# Action item
Return the entries exactly as they appear.

# Supplied data
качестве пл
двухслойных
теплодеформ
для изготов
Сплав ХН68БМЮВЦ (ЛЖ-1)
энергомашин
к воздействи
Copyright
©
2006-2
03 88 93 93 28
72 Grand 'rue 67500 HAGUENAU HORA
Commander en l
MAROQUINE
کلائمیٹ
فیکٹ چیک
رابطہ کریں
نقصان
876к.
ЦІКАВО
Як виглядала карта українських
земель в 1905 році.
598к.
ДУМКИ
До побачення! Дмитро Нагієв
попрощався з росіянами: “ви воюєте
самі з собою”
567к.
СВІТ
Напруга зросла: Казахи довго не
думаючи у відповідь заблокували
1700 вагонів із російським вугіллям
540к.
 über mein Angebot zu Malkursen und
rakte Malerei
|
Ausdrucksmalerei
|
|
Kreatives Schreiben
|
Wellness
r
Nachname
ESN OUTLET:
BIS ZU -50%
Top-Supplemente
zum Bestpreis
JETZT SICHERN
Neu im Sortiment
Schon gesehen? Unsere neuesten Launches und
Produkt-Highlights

# Exercise result
качестве пл
двухслойных
теплодеформ
для изготов
Сплав ХН68БМЮВЦ (ЛЖ-1)
энергомашин
к воздействи
Copyright
©
2006-2
03 88 93 93 28
72 Grand 'rue 67500 HAGUENAU HORA
Commander en l
MAROQUINE
کلائمیٹ
فیکٹ چیک
رابطہ کریں
نقصان
876к.
ЦІКАВО
Як виглядала карта українських
земель в 1905 році.
598к.
ДУМКИ
До побачення! Дмитро Нагієв
попрощався з росіянами: “ви воюєте
самі з собою”
567к.
СВІТ
Напруга зросла: Казахи довго не
думаючи у відповідь заблокували
1700 вагонів із російським вугіллям
540к.
 über mein Angebot zu Malkursen und
rakte Malerei
|
Ausdrucksmalerei
|
|
Kreatives Schreiben
|
Wellness
r
Nachname
ESN OUTLET:
BIS ZU -50%
Top-Supplemente
zum Bestpreis
JETZT SICHERN
Neu im Sortiment
Schon gesehen? Unsere neuesten Launches und
Produkt-Highlights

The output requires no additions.